– О чем разговор? – так же бодро отозвался я.
Мы обменялись крепчайшим мужским рукопожатием. Он даже хотел поцеловать меня, но в последний момент удержался. Зато не поскупился на прощальные бесценные советы. Я знал всему этому цену, но все же с некоторой печалью смотрел ему вслед.
Набойков избрал благую участь. Весь день протомился я на разъезде. Товарняк на Графскую пошел лишь вечером. В теплушку меня не пустили, и я проделал весь путь на открытой платформе…
На этом обрываются мои дневниковые записи. Обрываются надолго – на пять с лишним лет. Лишь в исходе сорок восьмого года заведу я себе новую тетрадь. Я не знаю, почему перестал записывать свою жизнь, да это и неважно.
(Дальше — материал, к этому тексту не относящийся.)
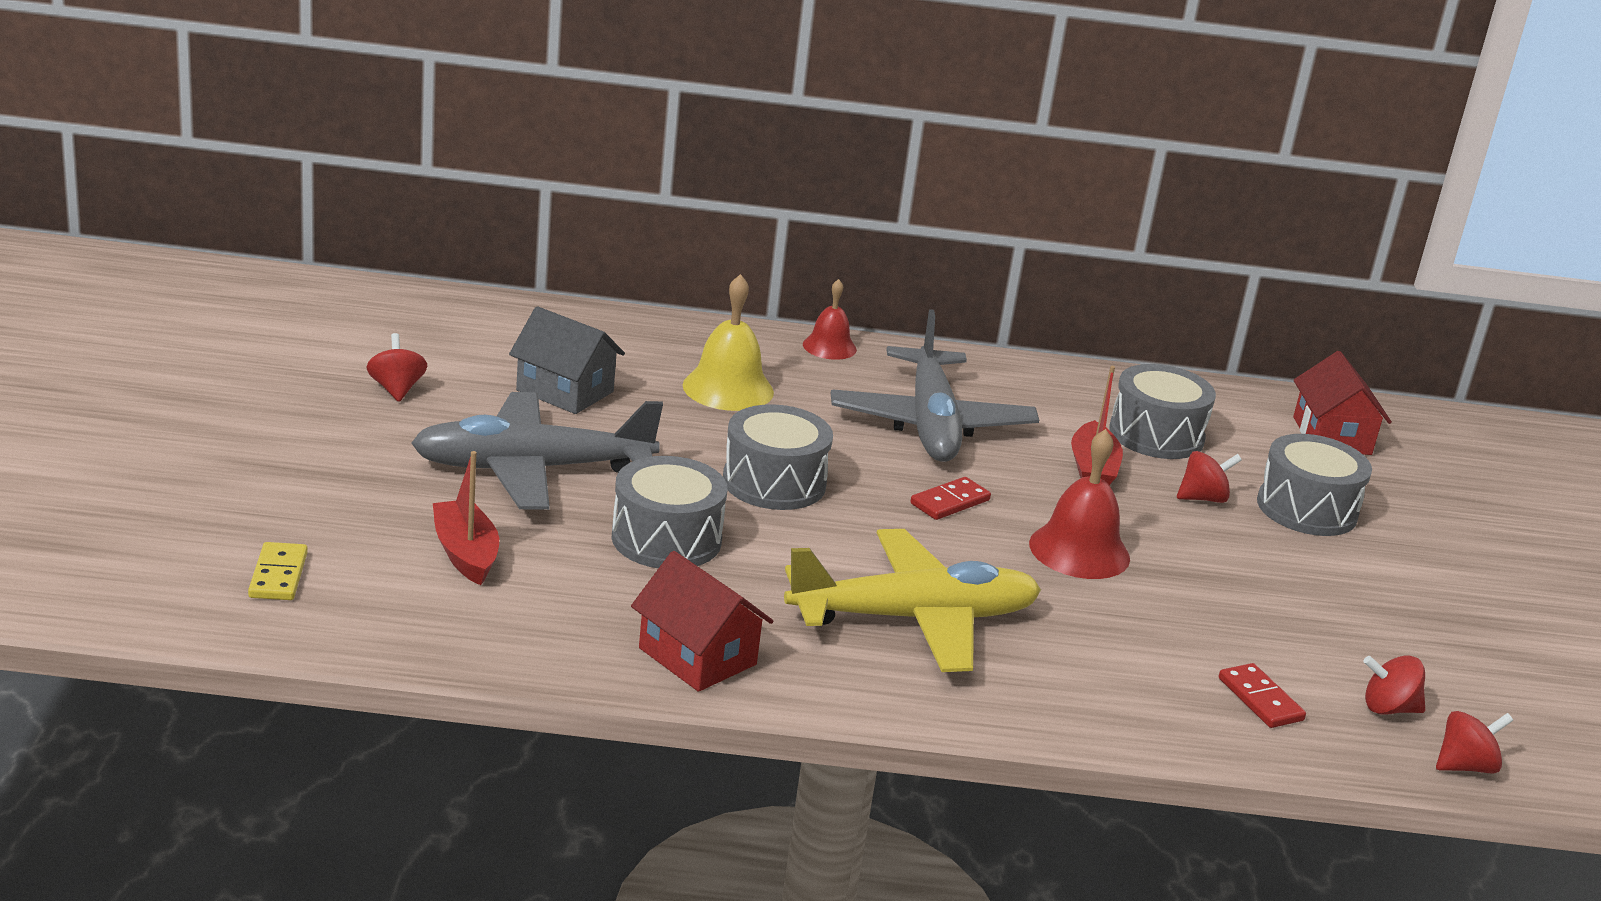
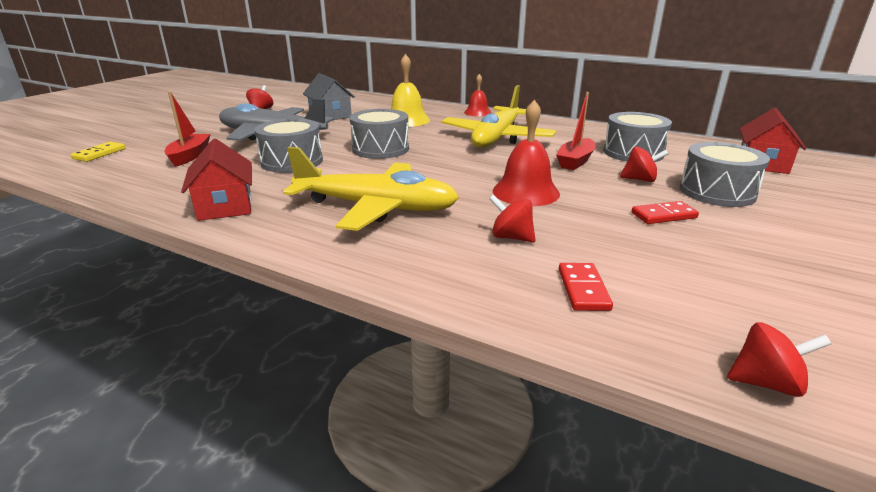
camera: 30 degrees right, 0 degrees up
(931, 424) = (497, 138): grey plane -> yellow plane
(950, 502) = (468, 165): red domino -> red domino (663, 215)
(1388, 708) = (705, 317): red spinning top -> red spinning top (511, 237)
В оставшиеся мне воронежские дни я делал затеси, о которых упоминал выше.
Лесков говорил, что каждую вещь надо писать вдоль, а потом поперек. Затеси – это рассказы, написанные только вдоль. Я, правда, уже в московские дни пытался написать их и поперек, но по ряду причин не осуществил этого намерения до конца. Может быть, оно и к лучшему, сохранилась подлинность переживания, оно не стало литературным. До последнего времени мне оставалось непонятным, как мог я в своем тогдашнем состоянии корпеть над этими почти что рассказами. Куда естественнее было бы продолжать дневниковые записи или отложить возню с бумагой до лучших времен. И лишь недавно открылся мне довольно простой смысл моих литературных усилий: это было самоспасение. «И форму от бесформия мы лечим», – сказал поэт. Я бессознательно лечил свой распад, утрату душевной и физической формы попыткой создать литературную форму и тем самому собраться нацельно.
Рванина блокнотных записей напоминала мою внутреннюю расхристанность. Бессознательно я нашел эту душевную терапию, когда переводил в литературу (ну, пусть в полуфабрикат литературы) свои мытарства меж явью и бредом.
Каждый умирает в одиночку, но и каждый спасается в одиночку. Я занимался последним, сам того не ведая. Две избитые истины: человек ничего о себе не знает и человек знает о себе все – равно справедливы. Полная слепота к себе и высшая проницательность могут сосуществовать в одном переживании. Я не знал, что со мной, в те черные воронежские дни, но в тайной сознательности обременял рассудок самым важным и спасительным для него делом. Вот эти затеси.
Женщина в поезде
В Графской я пересел на поезд до станции Анна, где находилось Политуправление фронта. До этого я километров двадцать ехал на открытой платформе и так закоченел, что совсем не чувствовал своего тела, кроме поясницы, которую намял и согрел спустившийся рюкзак. Я едва отыскал дверь вагона из-за темноты проклятого воронежского ветра, который содрал с наста снег, сухой и колючий, как песок, и швырял им в глаза.
Я никогда не чувствую себя более жалким и беззащитным, чем при посадке на поезд. Мне всякий раз кажется, что меня почему-либо не посадят, поезд уйдет и я останусь один на пустой платформе, и так день за днем, в холоде, голоде и щемящей пустоте. В такие минуты я беззащитен, как ребенок, и как ребенок могу привязаться к человеку, который поможет мне, спасет от этого страха.